- Date: 23–29 April
- Edition: 5th
- Category: Tier IV
- Draw: 56S / 16D
- Prize money: $150,000
- Surface: Hard / outdoor
- Location: Singapore
- Venue: Kallang Tennis Centre

Champions

Singles
- Naoko Sawamatsu

Doubles
- Jo Durie / Jill Hetherington
| WTA Singapore Open |

= 1990 DHL Singapore Open =

The 1990 DHL Singapore Open was a women's tennis tournament played on outdoor hard courts at the Kallang Tennis Centre in Singapore and was part of the Tier IV category of the 1990 WTA Tour.
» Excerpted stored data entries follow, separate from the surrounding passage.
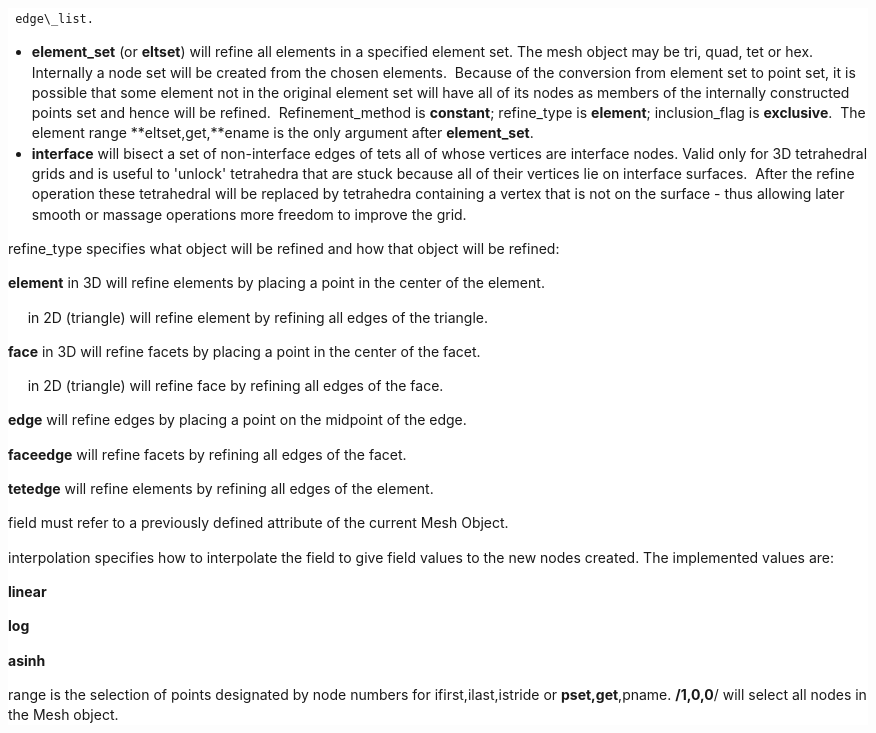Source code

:      edge\_list.
 -   **element\_set** (or **eltset**) will refine all elements in a
     specified element set. The mesh object may be tri, quad, tet or
     hex.  Internally a node set will be created from the chosen
     elements.  Because of the conversion from element set to point
     set, it is possible that some element not in the original element
     set will have all of its nodes as members of the internally
     constructed points set and hence will be refined. 
     Refinement\_method is **constant**; refine\_type is **element**;
     inclusion\_flag is **exclusive**.  The element range
     **eltset,get,**ename is the only argument after
     **element\_set**.  
 -   **interface** will bisect a set of non-interface edges of tets all
     of whose vertices are interface nodes. Valid only for 3D
     tetrahedral grids and is useful to 'unlock' tetrahedra that are
     stuck because all of their vertices lie on interface surfaces. 
     After the refine operation these tetrahedral will be replaced by
     tetrahedra containing a vertex that is not on the surface - thus
     allowing later smooth or massage operations more freedom to
     improve the grid.

refine\_type specifies what object will be refined and how that object
will be refined:

 **element** in 3D will refine elements by placing a point in the
 center of the element.

      in 2D (triangle) will refine element by refining all edges of the
 triangle.

 **face** in 3D will refine facets by placing a point in the center of
 the facet.

      in 2D (triangle) will refine face by refining all edges of the
 face.

 **edge** will refine edges by placing a point on the midpoint of the
 edge.

 **faceedge** will refine facets by refining all edges of the facet.

 **tetedge** will refine elements by refining all edges of the element.

field must refer to a previously defined attribute of the current Mesh
Object.

interpolation specifies how to interpolate the field to give field
values to the new nodes created. The implemented values are:

 **linear**

 **log**

 **asinh**



range is the selection of points designated by node numbers for
ifirst,ilast,istride or **pset,get**,pname. **/1,0,0**/ will select all
nodes in the Mesh object.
It was the fifth edition of the tournament and took place from 23 April through 29 April 1990. Unseeded Naoko Sawamatsu won the singles title.

==Finals==
===Singles===

JPN Naoko Sawamatsu defeated GBR Sarah Loosemore 7–6^{(7–5)}, 3–6, 6–4
- It was Sawamatsu's first singles title of her career.

===Doubles===

GBR Jo Durie / CAN Jill Hetherington defeated FRA Pascale Paradis / FRA Catherine Suire 6–4, 6–1
- It was Durie's 1st doubles title of the year and the 5th and last of her career. It was Hetherington's 1st doubles title of the year and the 10th of her career.